DATASET: Begin

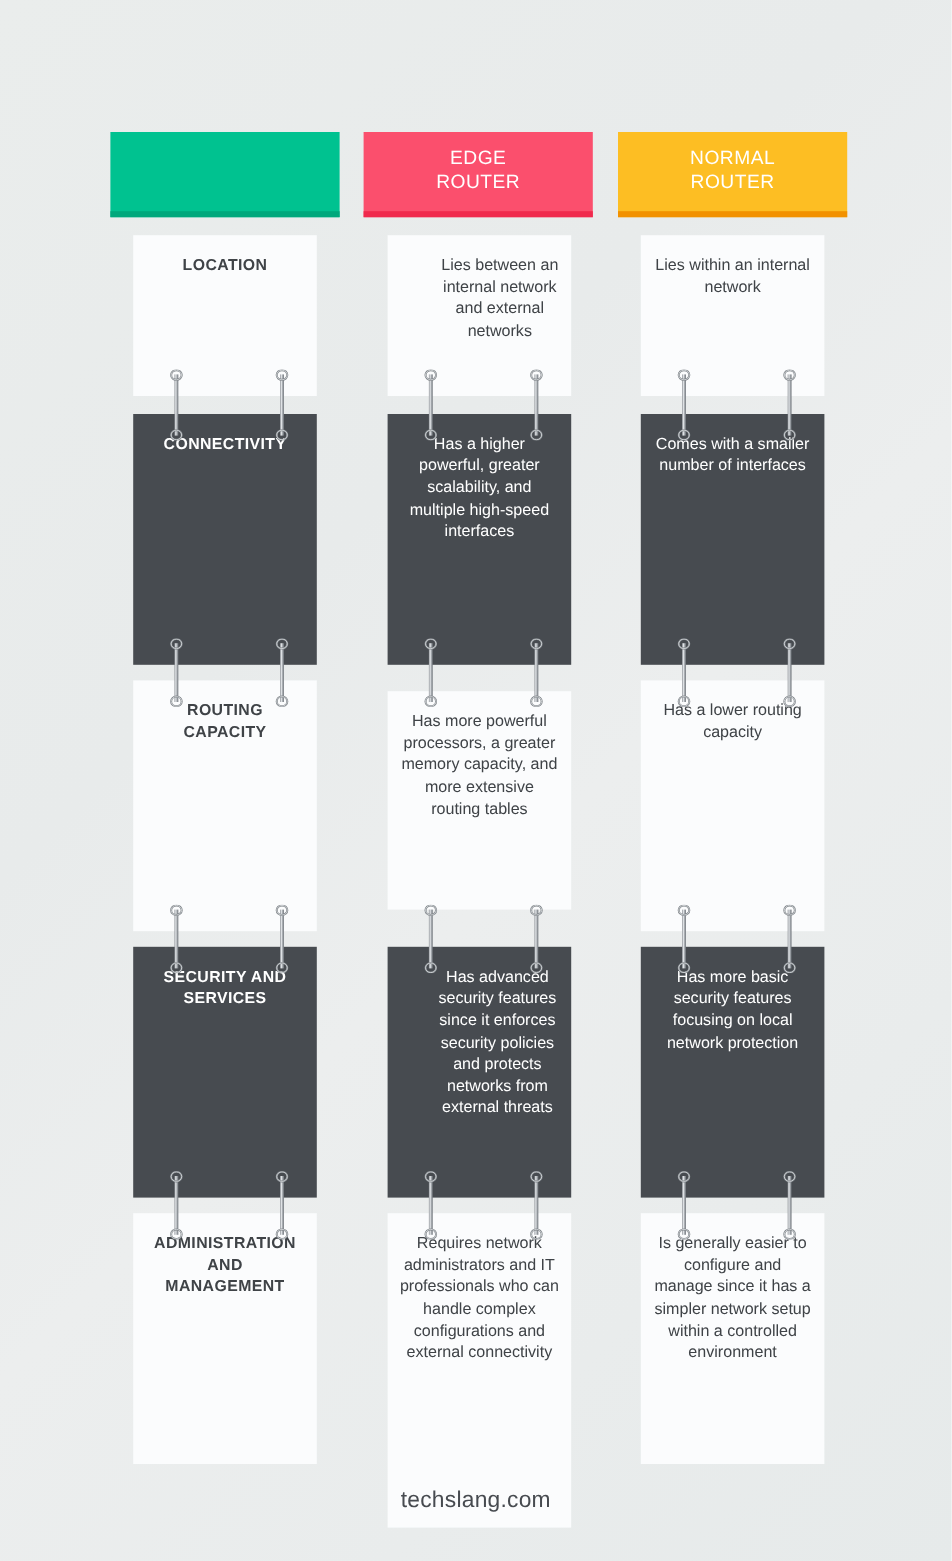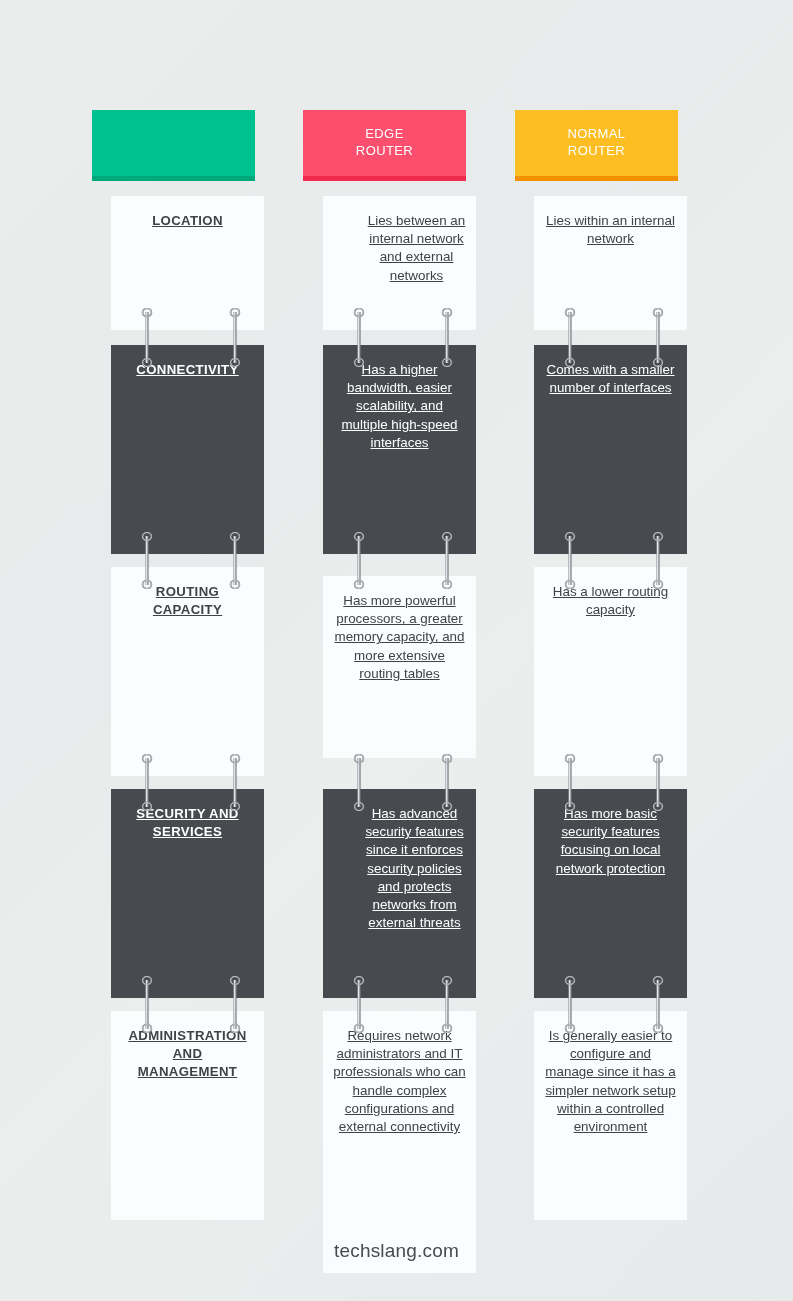"EDGE" .head { font-size: 13px -> 16px; width: 163px -> 191px }
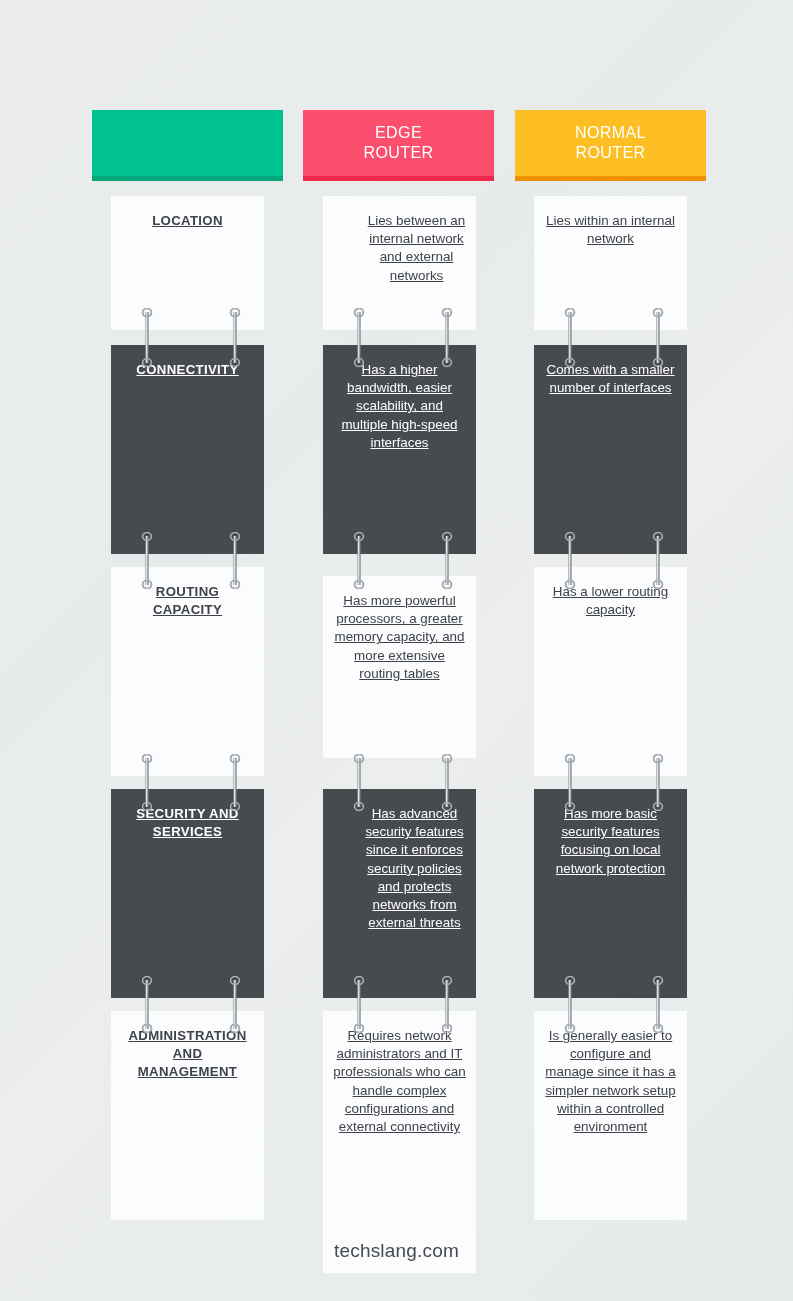"LOCATION" .card { text-decoration: underline -> none }
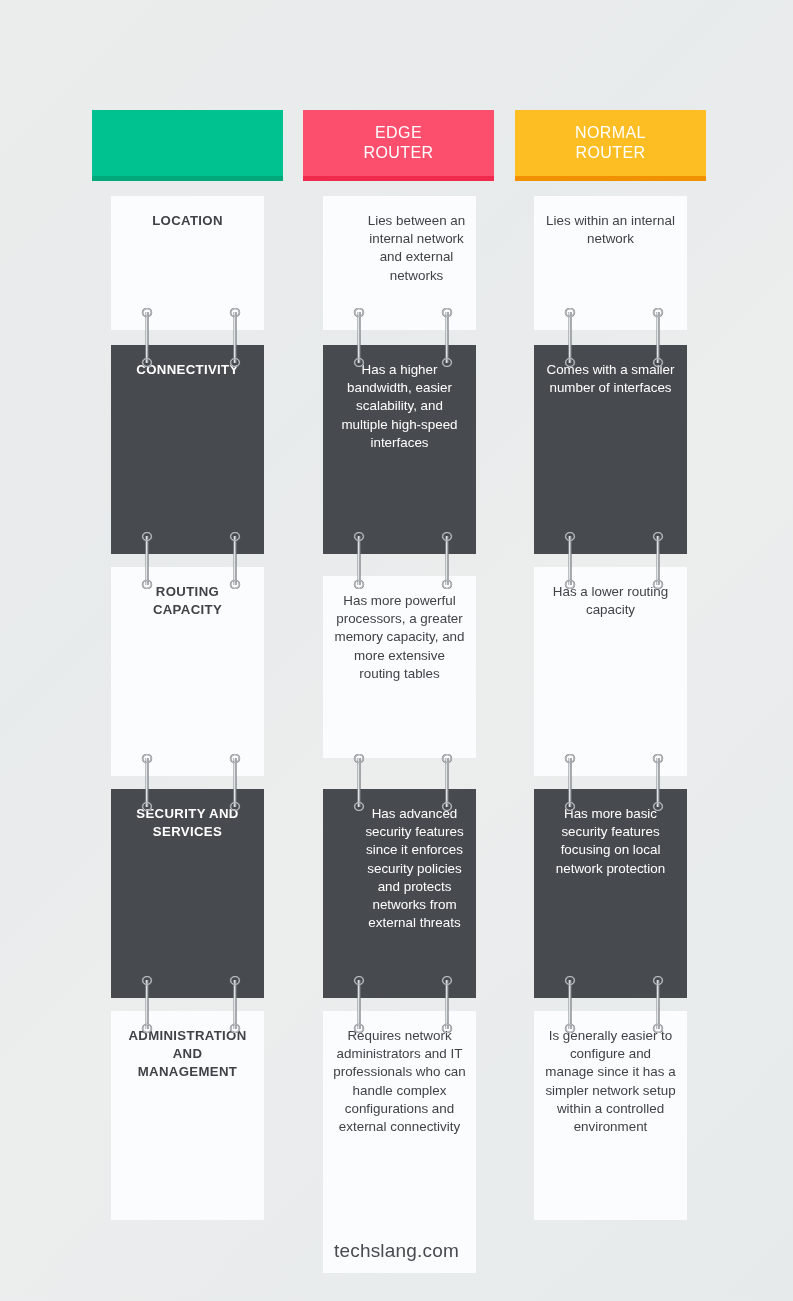"Has a higher bandwidth, easier" span.cell-text { text: bandwidth, easier -> powerful, greater }
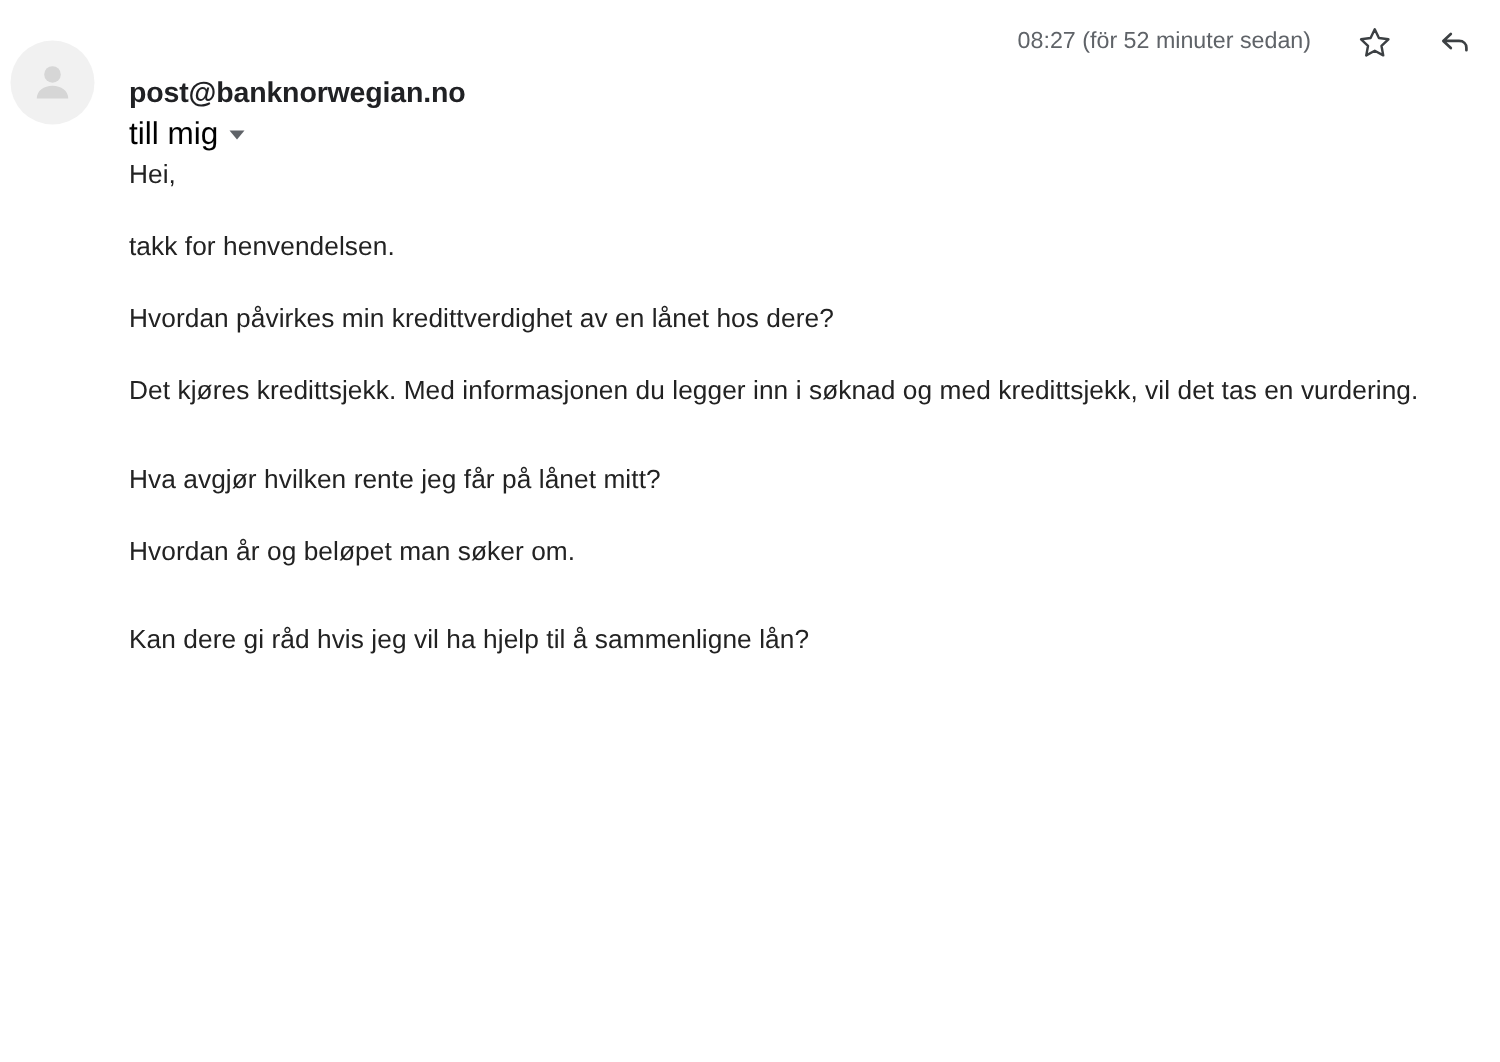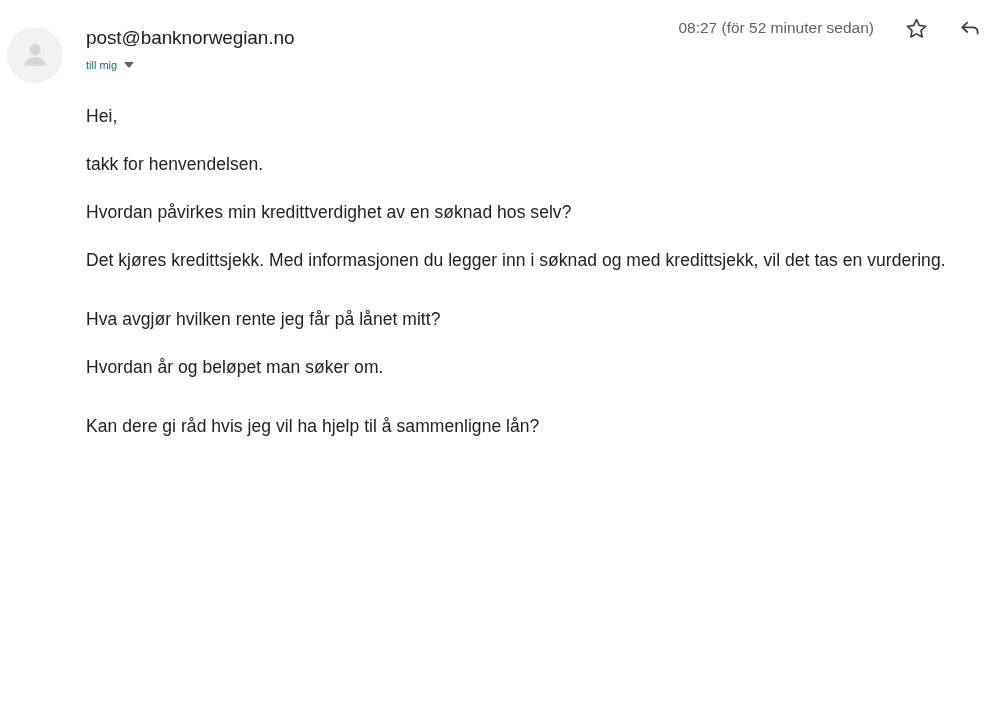"post@banknorwegian.no" .sender-email { font-weight: normal -> bold; margin-top: none -> 25px }
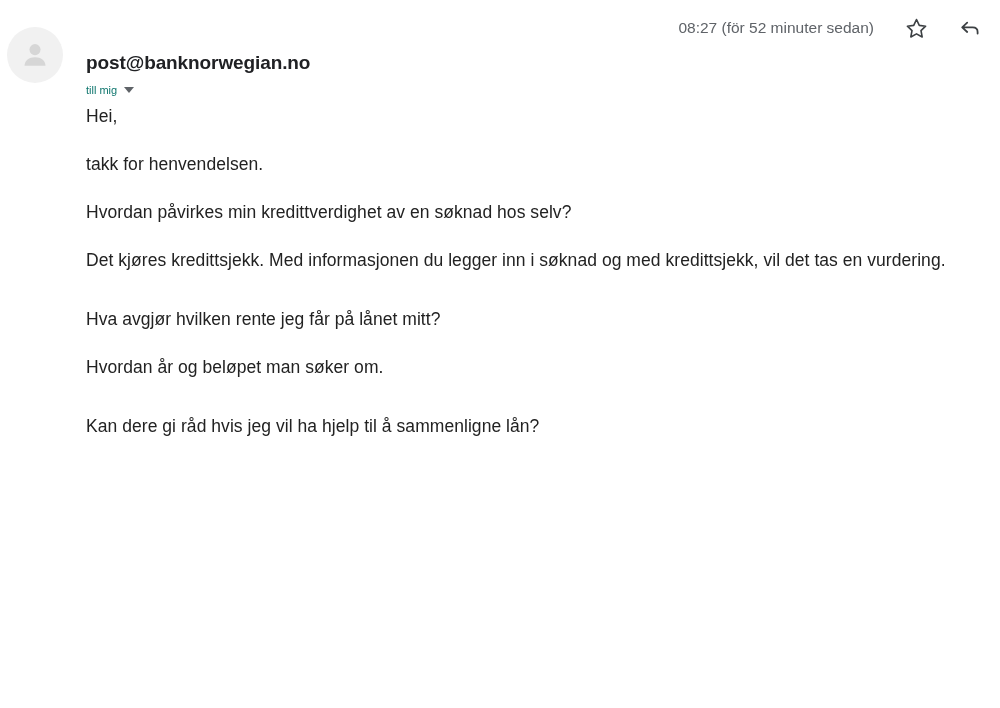"till mig" .recipient-label { color: #0f766e -> #000000; font-size: 11px -> 21px }
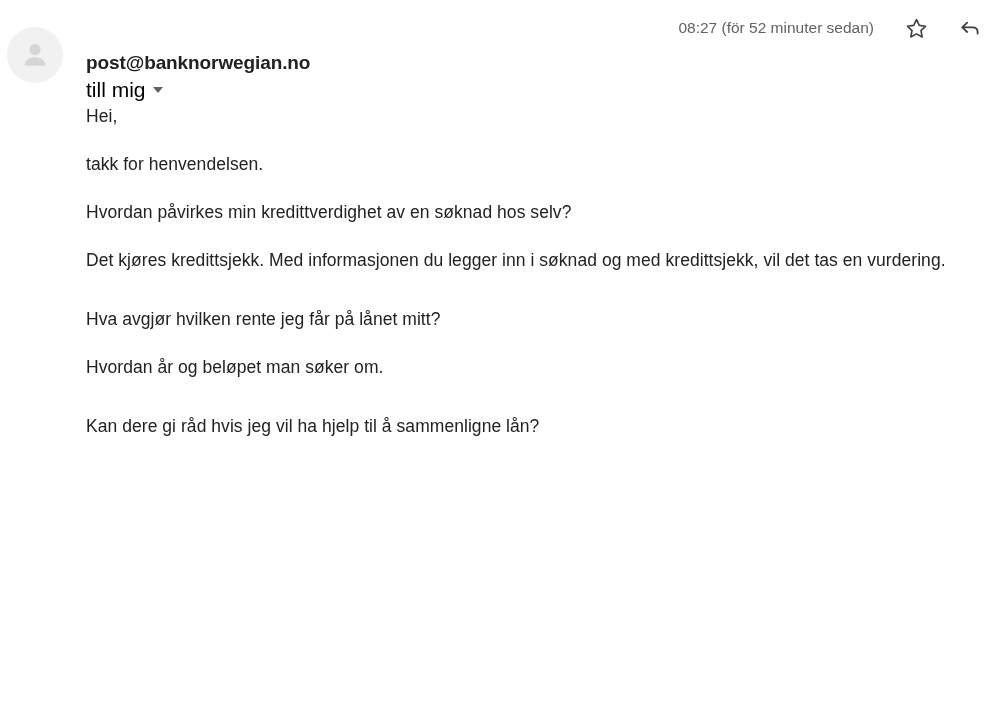"Hvordan påvirkes min kredittverdighet av" p.para { text: søknad hos selv -> lånet hos dere }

DATASET: End

WHAT YOU SHOULD DO
Repeat the listing in full and exactly. Do not include any images.

TASK RESULT
"EDGE" .head { font-size: 13px -> 16px; width: 163px -> 191px }
"LOCATION" .card { text-decoration: underline -> none }
"Has a higher bandwidth, easier" span.cell-text { text: bandwidth, easier -> powerful, greater }
"post@banknorwegian.no" .sender-email { font-weight: normal -> bold; margin-top: none -> 25px }
"till mig" .recipient-label { color: #0f766e -> #000000; font-size: 11px -> 21px }
"Hvordan påvirkes min kredittverdighet av" p.para { text: søknad hos selv -> lånet hos dere }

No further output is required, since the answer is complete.